Des cyclones dévastateurs chaque année
C’est une réalité vécue autour de Madagascar. Plus de 1 000 personnes ont été victimes du cyclone « Idai » en 2019, qui s’est formé au-dessus de la mer entre le Mozambique et Madagascar et a provoqué des ravages dans les deux pays, mais surtout au Mozambique. Fin 2024, le cyclone Chido a frappé de plein fouet l’île comorienne de Mayotte, qui appartient à la France ; On craint des milliers de morts, 39 personnes ont finalement été secourues, mais de nombreuses personnes sont toujours portées disparues. Cette année encore, les ondes de tempête à Madagascar ont fait plus de victimes que les troubles des dernières semaines.

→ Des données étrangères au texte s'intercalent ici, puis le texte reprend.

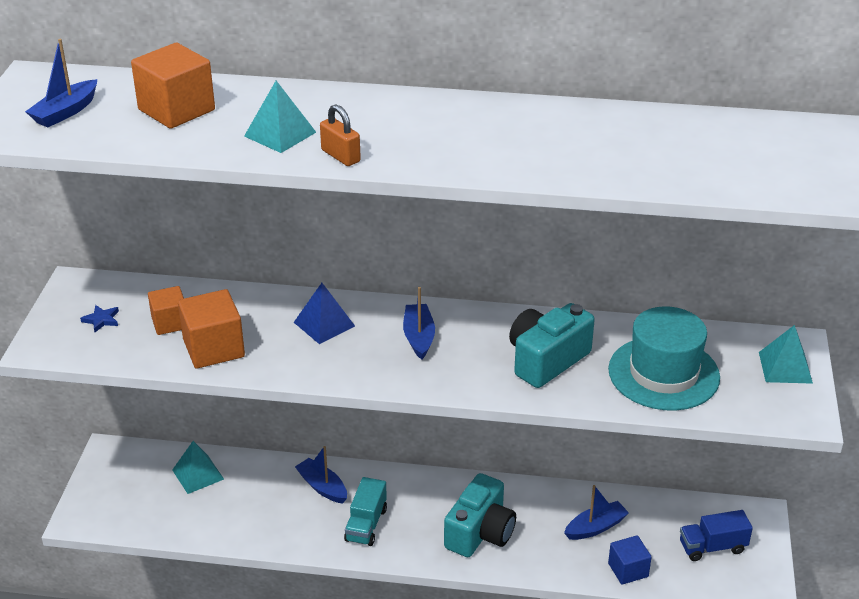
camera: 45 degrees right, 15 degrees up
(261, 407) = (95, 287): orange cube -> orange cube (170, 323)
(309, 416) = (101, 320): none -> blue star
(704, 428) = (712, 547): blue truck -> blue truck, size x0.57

La population est de moins en moins satisfaite de l’explication selon laquelle le changement climatique est à blâmer et que ceux qui sont au pouvoir ne peuvent rien faire. Face à la situation, ils réclament une politique qui n’accélère pas les catastrophes. Le gouvernement des Seychelles a été démis du pouvoir le week-end dernier, notamment en raison d’accords opaques avec des investisseurs du Qatar qui mettent en danger les récifs coralliens et les tortues de mer avec un projet de tourisme de luxe.
En 2023 et 2024, l’opposition précédente a remporté des victoires écrasantes à Maurice et aux Maldives. Maurice a connu les plus grandes manifestations de masse de son histoire en 2020 après le naufrage d’un pétrolier en provenance du Japon près de deux zones marines protégées.
Le soulèvement de la jeunesse à Madagascar a désormais pris comme modèle les manifestations de la jeunesse au Kenya, qui sont descendues dans la rue à l’été 2024 sous le slogan « Génération Z ». En Tanzanie voisine, où les élections se tiendront le 29 octobre sans opposition sérieuse, des responsables militaires mécontents ont récemment appelé à un coup d’État. Au Mozambique, les rebelles islamistes sont revenus à l’action dans le nord du pays, où la France veut extraire du gaz naturel. La région entière est en ébullition. Madagascar montre où cela peut mener.